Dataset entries

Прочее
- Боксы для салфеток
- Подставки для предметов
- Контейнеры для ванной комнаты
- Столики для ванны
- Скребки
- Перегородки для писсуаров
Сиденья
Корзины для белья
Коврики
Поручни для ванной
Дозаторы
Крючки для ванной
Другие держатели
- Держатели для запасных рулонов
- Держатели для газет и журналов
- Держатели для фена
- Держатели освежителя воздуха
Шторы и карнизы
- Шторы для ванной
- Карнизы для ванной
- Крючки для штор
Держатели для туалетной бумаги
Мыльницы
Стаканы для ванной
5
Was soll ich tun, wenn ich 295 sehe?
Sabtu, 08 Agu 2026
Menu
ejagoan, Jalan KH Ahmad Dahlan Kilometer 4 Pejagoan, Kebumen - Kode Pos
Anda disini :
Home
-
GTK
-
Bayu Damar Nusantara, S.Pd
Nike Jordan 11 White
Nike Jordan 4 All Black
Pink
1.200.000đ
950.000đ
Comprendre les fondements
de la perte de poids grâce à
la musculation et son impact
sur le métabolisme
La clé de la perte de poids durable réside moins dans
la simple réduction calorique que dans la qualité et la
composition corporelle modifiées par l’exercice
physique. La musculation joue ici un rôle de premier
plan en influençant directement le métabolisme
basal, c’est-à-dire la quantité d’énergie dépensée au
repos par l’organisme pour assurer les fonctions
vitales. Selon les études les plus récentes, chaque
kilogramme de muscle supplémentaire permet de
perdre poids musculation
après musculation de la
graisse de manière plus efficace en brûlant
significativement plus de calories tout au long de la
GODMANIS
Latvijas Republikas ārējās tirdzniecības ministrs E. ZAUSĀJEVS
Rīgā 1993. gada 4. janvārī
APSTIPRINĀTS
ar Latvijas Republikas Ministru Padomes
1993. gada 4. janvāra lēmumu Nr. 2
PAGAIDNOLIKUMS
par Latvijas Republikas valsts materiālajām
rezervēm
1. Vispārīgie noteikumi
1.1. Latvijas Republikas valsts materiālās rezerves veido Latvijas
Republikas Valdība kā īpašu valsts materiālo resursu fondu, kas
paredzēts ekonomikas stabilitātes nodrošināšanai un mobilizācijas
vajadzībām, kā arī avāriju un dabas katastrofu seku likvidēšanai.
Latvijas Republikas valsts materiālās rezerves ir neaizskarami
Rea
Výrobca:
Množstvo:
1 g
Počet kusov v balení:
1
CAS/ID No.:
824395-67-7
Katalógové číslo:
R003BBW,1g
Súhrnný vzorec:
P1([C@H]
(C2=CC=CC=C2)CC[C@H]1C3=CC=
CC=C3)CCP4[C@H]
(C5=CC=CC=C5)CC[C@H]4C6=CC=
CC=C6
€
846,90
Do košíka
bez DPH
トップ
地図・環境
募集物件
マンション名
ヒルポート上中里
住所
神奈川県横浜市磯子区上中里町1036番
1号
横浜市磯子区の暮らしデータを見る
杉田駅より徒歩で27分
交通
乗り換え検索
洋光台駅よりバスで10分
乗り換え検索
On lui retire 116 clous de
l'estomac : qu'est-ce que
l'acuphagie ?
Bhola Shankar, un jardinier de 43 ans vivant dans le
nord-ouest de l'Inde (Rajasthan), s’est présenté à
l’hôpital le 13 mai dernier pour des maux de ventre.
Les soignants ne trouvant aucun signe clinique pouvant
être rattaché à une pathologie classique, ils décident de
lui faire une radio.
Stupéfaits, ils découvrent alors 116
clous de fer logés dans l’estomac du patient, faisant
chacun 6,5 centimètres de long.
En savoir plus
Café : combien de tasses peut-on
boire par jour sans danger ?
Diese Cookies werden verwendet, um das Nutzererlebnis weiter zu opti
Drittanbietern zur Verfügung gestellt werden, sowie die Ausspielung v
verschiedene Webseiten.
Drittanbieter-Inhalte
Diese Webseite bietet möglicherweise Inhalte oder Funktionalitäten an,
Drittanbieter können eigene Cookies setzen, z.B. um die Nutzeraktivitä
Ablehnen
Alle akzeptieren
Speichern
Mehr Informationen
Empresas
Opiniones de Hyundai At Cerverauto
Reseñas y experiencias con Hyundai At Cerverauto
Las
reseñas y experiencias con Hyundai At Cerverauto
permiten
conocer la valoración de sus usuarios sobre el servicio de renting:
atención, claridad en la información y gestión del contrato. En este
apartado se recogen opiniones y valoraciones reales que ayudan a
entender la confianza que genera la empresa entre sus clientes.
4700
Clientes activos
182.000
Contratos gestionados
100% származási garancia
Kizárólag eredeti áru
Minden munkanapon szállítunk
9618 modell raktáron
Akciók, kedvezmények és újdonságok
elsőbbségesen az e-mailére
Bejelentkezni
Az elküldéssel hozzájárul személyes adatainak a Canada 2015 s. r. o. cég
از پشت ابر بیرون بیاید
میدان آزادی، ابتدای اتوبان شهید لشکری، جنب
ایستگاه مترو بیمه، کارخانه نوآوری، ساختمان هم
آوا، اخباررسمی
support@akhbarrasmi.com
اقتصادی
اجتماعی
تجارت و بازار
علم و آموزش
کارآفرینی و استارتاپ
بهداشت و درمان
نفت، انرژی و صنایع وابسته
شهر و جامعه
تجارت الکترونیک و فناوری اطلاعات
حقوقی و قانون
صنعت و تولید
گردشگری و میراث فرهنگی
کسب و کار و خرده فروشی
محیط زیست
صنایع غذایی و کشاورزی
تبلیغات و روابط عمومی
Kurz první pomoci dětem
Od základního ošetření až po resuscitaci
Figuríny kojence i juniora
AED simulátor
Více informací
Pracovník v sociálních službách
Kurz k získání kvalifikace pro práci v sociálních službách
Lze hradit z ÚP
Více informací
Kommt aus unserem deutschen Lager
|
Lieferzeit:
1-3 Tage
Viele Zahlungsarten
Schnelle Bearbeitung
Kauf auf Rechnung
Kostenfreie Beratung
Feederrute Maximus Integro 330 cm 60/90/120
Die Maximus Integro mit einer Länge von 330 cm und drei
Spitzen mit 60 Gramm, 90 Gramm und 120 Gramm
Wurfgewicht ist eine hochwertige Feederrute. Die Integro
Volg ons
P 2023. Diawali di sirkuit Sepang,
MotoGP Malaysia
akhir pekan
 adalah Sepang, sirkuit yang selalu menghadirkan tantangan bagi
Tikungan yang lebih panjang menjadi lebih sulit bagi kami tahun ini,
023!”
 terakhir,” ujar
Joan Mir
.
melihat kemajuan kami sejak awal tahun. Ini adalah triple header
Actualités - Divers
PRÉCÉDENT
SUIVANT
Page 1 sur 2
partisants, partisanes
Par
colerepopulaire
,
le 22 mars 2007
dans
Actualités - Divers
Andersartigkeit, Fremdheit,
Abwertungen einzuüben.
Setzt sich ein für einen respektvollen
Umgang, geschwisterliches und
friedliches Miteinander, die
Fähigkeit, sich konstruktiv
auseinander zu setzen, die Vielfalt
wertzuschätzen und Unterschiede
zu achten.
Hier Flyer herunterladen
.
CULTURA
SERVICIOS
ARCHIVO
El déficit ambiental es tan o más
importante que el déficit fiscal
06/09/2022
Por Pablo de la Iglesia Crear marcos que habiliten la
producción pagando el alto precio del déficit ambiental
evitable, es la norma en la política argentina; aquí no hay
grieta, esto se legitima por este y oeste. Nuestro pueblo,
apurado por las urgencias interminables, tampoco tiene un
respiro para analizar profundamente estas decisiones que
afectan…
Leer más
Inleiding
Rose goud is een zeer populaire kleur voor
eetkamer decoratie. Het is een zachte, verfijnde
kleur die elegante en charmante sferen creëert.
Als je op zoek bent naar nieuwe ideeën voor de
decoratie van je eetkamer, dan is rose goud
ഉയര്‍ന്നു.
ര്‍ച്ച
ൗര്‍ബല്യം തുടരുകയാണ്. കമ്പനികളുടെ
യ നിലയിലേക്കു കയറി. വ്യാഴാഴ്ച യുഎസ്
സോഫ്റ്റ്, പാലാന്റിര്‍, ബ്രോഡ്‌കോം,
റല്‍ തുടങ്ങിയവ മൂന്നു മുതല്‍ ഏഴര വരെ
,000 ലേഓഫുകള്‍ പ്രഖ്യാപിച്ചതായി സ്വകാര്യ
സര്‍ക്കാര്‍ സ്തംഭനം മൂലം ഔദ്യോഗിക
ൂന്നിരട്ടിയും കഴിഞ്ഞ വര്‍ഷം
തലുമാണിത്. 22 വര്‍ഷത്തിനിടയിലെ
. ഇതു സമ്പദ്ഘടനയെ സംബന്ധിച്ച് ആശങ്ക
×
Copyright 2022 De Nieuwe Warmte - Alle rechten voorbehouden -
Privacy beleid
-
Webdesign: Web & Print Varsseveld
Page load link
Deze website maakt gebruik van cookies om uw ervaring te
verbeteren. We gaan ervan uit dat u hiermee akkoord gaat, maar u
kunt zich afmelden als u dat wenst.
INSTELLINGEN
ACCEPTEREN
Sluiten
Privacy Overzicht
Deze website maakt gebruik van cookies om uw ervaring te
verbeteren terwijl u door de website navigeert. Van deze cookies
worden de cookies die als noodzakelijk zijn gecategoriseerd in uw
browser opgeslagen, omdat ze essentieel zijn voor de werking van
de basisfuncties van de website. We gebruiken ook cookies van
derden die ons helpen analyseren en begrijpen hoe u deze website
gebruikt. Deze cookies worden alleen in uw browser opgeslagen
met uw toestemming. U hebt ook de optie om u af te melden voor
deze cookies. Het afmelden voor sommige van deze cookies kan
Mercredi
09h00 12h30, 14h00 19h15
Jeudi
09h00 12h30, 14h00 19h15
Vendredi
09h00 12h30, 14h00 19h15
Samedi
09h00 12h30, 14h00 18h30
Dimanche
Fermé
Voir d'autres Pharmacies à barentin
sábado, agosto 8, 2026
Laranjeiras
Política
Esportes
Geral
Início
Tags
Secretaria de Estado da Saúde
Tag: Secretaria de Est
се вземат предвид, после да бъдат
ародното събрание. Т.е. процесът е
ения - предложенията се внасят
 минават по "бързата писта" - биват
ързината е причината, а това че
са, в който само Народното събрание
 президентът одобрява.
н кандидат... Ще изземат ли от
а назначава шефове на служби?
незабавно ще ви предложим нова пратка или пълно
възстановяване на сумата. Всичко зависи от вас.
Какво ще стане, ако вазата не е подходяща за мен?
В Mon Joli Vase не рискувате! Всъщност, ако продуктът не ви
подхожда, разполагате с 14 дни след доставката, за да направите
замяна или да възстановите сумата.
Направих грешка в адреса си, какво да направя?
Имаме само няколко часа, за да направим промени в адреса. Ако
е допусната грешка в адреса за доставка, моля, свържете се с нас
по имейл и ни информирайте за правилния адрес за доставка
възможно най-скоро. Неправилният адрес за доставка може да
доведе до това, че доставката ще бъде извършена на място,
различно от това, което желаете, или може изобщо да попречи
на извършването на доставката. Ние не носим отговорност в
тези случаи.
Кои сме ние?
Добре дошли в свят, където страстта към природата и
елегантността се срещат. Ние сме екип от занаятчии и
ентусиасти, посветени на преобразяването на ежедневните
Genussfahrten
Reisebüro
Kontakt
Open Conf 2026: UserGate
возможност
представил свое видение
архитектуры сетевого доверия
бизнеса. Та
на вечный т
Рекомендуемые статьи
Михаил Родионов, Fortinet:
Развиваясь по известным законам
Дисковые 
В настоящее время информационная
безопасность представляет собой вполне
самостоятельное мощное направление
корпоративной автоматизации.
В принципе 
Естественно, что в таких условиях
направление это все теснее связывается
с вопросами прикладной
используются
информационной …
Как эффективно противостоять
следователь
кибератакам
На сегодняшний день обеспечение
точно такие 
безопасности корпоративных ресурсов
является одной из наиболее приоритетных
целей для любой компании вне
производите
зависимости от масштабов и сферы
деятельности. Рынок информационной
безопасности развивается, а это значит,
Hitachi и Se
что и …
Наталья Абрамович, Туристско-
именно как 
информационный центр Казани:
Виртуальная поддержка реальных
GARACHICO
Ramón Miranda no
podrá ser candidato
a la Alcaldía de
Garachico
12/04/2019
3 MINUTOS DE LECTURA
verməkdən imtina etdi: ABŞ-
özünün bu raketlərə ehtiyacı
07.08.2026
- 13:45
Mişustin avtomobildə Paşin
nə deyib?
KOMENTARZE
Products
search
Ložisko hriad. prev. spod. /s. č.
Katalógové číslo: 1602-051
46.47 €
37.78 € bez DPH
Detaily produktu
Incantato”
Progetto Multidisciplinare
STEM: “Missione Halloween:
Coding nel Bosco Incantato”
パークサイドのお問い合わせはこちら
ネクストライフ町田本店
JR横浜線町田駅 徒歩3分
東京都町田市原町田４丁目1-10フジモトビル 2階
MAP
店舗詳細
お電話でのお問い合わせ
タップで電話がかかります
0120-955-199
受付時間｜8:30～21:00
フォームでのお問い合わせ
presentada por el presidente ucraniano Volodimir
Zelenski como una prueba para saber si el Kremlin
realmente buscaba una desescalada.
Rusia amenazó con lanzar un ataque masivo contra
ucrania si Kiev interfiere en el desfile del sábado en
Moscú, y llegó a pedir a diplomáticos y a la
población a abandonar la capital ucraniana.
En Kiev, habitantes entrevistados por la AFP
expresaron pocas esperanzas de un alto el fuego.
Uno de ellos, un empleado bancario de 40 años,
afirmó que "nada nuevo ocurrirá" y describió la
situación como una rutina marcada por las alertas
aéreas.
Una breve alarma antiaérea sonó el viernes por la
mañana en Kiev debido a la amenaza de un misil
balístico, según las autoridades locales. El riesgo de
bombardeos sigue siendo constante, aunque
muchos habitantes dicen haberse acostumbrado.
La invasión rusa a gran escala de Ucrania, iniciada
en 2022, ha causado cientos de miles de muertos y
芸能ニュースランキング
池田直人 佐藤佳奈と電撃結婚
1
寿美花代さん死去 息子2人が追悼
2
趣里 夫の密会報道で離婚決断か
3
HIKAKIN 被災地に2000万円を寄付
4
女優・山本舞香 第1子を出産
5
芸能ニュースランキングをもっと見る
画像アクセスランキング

HOW TO COMPLETE THIS TASK:
Locate each line in the records containing the string "métabolisme" and copy those lines.

SOLUTION:
sur le métabolisme
plan en influençant directement le métabolisme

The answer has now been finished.